Is er nu wél, nog steeds of niet meer een overtreding? Hoe zit het nu met concreet zicht op legalisering, bijvoorbeeld omdat er een vergunning is verleend of omdat het overtreden voorschrift is vervallen of omdat wettelijke regels zijn gewijzigd? Is er nog een bevoegdheid? Anders gezegd: is de overtreding ten tijde van de heroverweging nog te beëindigen, ongedaan te maken of te voorkomen (artikel 5:2 lid 2, aanhef en onder b Awb).
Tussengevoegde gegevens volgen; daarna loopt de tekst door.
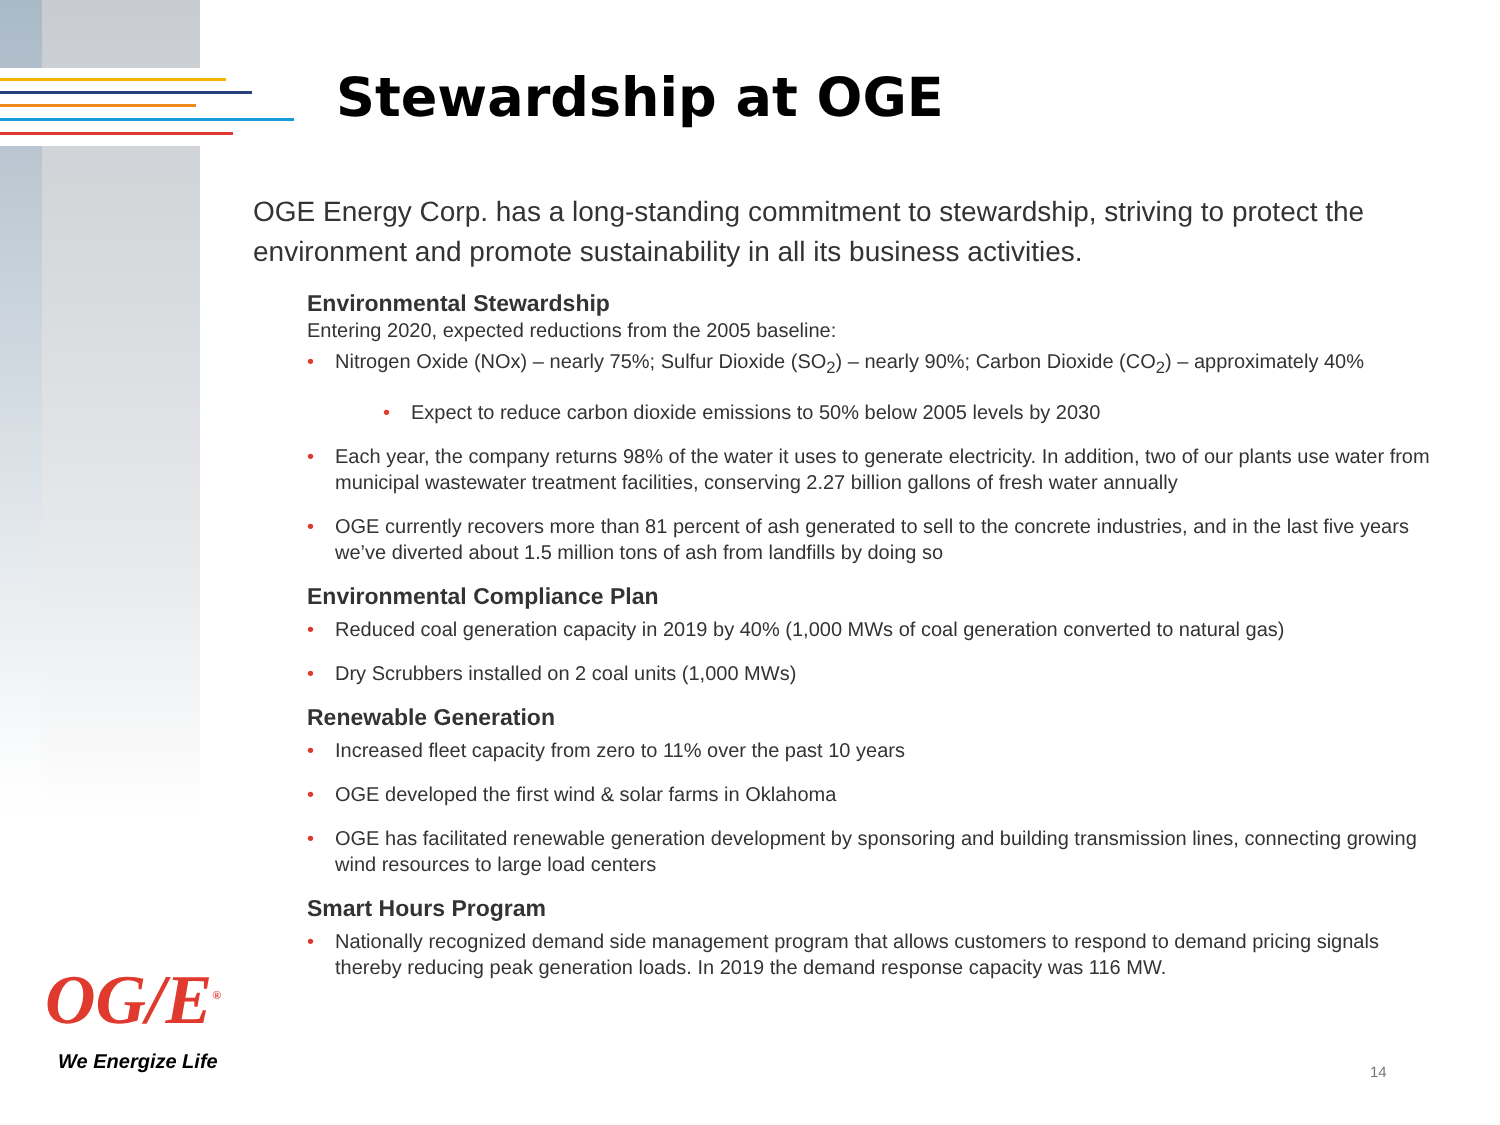Stewardship at OGE
OGE Energy Corp. has a long-standing commitment to stewardship, striving to protect the environment and promote sustainability in all its business activities.
Environmental Stewardship
Entering 2020, expected reductions from the 2005 baseline:
• Nitrogen Oxide (NOx) – nearly 75%; Sulfur Dioxide (SO<sub>2</sub>) – nearly 90%; Carbon Dioxide (CO<sub>2</sub>) – approximately 40%
• Expect to reduce carbon dioxide emissions to 50% below 2005 levels by 2030
• Each year, the company returns 98% of the water it uses to generate electricity. In addition, two of our plants use water from municipal wastewater treatment facilities, conserving 2.27 billion gallons of fresh water annually
• OGE currently recovers more than 81 percent of ash generated to sell to the concrete industries, and in the last five years we’ve diverted about 1.5 million tons of ash from landfills by doing so
Environmental Compliance Plan
• Reduced coal generation capacity in 2019 by 40% (1,000 MWs of coal generation converted to natural gas)
• Dry Scrubbers installed on 2 coal units (1,000 MWs)
Renewable Generation
• Increased fleet capacity from zero to 11% over the past 10 years
• OGE developed the first wind & solar farms in Oklahoma
• OGE has facilitated renewable generation development by sponsoring and building transmission lines, connecting growing wind resources to large load centers
Smart Hours Program
• Nationally recognized demand side management program that allows customers to respond to demand pricing signals thereby reducing peak generation loads. In 2019 the demand response capacity was 116 MW.
OG/E<sup>®</sup>
We Energize Life 14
Beantwoording van die vragen gaat dus ‘in het nu’. Dat mag alléén “voor zover het doel en strekking van de norm of fundamentele rechtsbeginselen zich hier niet tegen verzetten”. Het kan dan bijvoorbeeld gaan om een besluit dat op grond van de wet moet worden genomen naar de toestand op een peildatum of een besluit dat moet worden genomen op grond van omstandigheden die er waren binnen een bepaalde periode. Bij dat soort tijdstip- en tijdvakbeoordelingen zal de rechter alleen die beoordelen.

  1. Moeten die nieuwe feiten en ontwikkelingen wel of niet worden meegenomen?

Kunnen die nieuwe feiten en ontwikkelingen (‘in het nu’) de geloofwaardigheid (en dus het uiteindelijke effect) van handhavend optreden aantasten? Als bijvoorbeeld de overtreding na afloop van de begunstigingstermijn (en dus vermoedelijk onder invloed van het handhavingsbesluit) is gestopt, dan zou het, zoals eerder gezegd, wel erg makkelijk worden om onder handhavingsbesluiten uit te komen. Zo’n situatie is ongewenst. Reeds (terecht) verbeurde dwangsommen zijn en blijven dus verbeurd.

Weg met ‘ex tunc’ en ‘ex nunc’ – welkom ‘effectieve en evenredige handhaving’

Als het bestuursorgaan moet beslissen op een bezwaar tegen een besluit om wel of niet handhavend op te treden, dan moet dat leiden tot ‘een effectieve en evenredige sanctionering’. In essentie gaat het om de norm, die het bestuursorgaan nageleefd wil hebben. En dan bij voorkeur op een doeltreffende, afschrikwekkende en evenredige manier.

Voor de liefhebbers

De Afdeling bestuursrechtspraak van de Raad van Stat heeft in deze zaak advies gevraagd aan een van haar staatsraden (Wattel). Dat advies kwam op 11 maart 2020 (ABRS 11 maart 2020, ECLI:NL:RVS:2020:738). De uitspraak van de Afdeling hierover volgde op 28 oktober 2020 (ECLI:NL:RVS:2020:2571).